Nick shook his head.
No wonder they think she's a witch.

He thought about Marge and Bosco again—the shouted commands, the constant piercing whistle—and he wondered if Bosco was a little slow or if this dog was just a genius. Maybe Bosco was like a confused child with an overbearing mother who kept screaming commands until the child just shut down in frustration. Maybe the difference was talent or maybe the difference was training, but the difference was obviously there—the two dogs didn't belong in the same category. Bosco may have had all the right papers, but this three-legged mongrel seemed to have powers that bordered on the supernatural.

Nick looked at the witch.
Maybe it's not the dog.

By dawn the dog had found almost thirty graves, arranged in a neat geometric pattern with a straggler or two on each side—
probably latecomers
, Nick thought. The first rays of golden sunlight streamed down the valley from the east, illuminating the little red flags like licks of fire. The witch led the dog around the perimeter of the graveyard twice more, but the dog found nothing else.

“What's going on here?” a voice called out.

Nick turned and looked. Marge was approaching from the parking lot with Bosco on a short leash. She was glaring angrily at the witch and her dog—and at the field of little red flags.

“I requested a second dog team,” Nick called back.

“May I ask why?”

Nick rolled his eyes. “I was hoping that between two dogs I might get one nose.”

“That isn't funny, Dr. Polchak.”

“Nobody thinks I'm funny,” Nick said. “Is it me or is it just women in general?”

On the opposite side of the graveyard the witch heard the voices and turned. She immediately commanded her dog to take a sitting position beside her, then lowered her head until her eyes disappeared.

“I was hired to do this job,” Marge said. “Who is
that
?”


That
is a dog trainer,” Nick replied. “You can tell by the dog.”

“What in the world is she dressed for? I assumed you wanted a professional.”

“I'm not looking for a cadaver dog with fashion sense,” Nick said, “I'm looking for a cadaver dog that can actually find cadavers.”

“Which I was in the process of doing.” Her dog now spotted the witch's dog; he began to emit a high-pitched whine and strain at the leash. “King—
stay
!”

“Your dog failed to find anything,” Nick said. “You told me there might not be any more graves here. I can't just take your word for that—it takes a second dog team to confirm a negative finding. C'mon, Marge, this is standard procedure and you know it.”


She
is not ‘standard procedure.' Where in the world did you find her?”

“What difference does it make?
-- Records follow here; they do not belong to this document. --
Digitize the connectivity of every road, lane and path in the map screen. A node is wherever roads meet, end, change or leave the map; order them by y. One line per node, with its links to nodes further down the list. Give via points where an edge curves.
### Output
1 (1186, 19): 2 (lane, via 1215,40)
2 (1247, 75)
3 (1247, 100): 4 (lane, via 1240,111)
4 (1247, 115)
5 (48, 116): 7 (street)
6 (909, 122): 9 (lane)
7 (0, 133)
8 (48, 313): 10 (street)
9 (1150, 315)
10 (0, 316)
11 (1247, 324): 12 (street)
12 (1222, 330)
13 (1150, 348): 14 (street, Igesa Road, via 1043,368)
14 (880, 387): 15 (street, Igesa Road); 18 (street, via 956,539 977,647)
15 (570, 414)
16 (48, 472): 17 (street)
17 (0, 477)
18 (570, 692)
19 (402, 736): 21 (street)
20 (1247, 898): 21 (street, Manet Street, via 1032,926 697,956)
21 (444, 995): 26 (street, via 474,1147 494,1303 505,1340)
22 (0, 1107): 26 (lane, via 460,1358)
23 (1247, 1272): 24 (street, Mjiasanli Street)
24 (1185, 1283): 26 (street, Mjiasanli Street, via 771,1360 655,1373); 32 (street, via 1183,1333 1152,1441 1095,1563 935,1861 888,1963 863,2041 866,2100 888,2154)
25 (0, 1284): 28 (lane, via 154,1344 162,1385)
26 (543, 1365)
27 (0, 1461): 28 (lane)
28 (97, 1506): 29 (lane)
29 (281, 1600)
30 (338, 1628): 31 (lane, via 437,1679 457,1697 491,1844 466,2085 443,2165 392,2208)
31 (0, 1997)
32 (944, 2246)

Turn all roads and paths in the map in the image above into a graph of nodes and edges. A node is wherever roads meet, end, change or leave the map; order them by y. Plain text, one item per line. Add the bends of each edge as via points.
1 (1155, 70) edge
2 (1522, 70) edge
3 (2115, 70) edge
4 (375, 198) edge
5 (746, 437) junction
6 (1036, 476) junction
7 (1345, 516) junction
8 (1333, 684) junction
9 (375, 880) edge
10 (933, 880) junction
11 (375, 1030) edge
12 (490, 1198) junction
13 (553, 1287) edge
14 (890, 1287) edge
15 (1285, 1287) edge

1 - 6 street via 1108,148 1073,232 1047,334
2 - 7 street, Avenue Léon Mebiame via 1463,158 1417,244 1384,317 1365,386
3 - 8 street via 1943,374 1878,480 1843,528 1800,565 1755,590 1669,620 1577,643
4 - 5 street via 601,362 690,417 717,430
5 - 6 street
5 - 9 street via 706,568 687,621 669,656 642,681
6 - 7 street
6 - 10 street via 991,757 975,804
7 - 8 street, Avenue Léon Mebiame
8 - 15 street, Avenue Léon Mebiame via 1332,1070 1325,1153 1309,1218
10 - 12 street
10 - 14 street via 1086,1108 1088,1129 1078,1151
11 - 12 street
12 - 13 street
She knows what she's doing—and apparently so does her dog.” He made a sweeping gesture at the grid of red flags behind him.

Suddenly the dog jerked harder, yanking the leash from Marge's hand and racing across the field toward the witch. “
King!
” she shouted again, but the dog paid no attention to her. She squinted at Nick. “Anybody can stick a bunch of flags in the ground.”

“Twenty-nine flags—that's twenty-eight more than yesterday.”

“And how many of them will turn out to be false positives?”

“We'll find out when we excavate,” Nick replied. “At least we have something to excavate now—that's more than we got from Bosco.”

“His name is not
Bosco
,” she growled, and brushed past Nick in the direction of the witch.

Nick turned and followed her; the last thing he wanted was a confrontation between Marge and the Witch of Endor. Somebody was likely to get mauled—and based on his track record with these two women, it would probably be him.

On the other side of the field the witch watched warily while Bosco came bounding playfully toward her. She held her right hand palm-down above her dog's head, and the dog sat frozen beneath it. As Bosco approached she turned sideways and stepped between him and her own dog. He tried to go around her and she repeated the maneuver, blocking the dog's way over and over until it finally gave up and stood motionless, staring up at her in confusion. She pulled the hair back from her face and looked down at the dog, establishing eye contact; she snapped her fingers once and then placed an index finger on the dog's haunches and gently pushed down.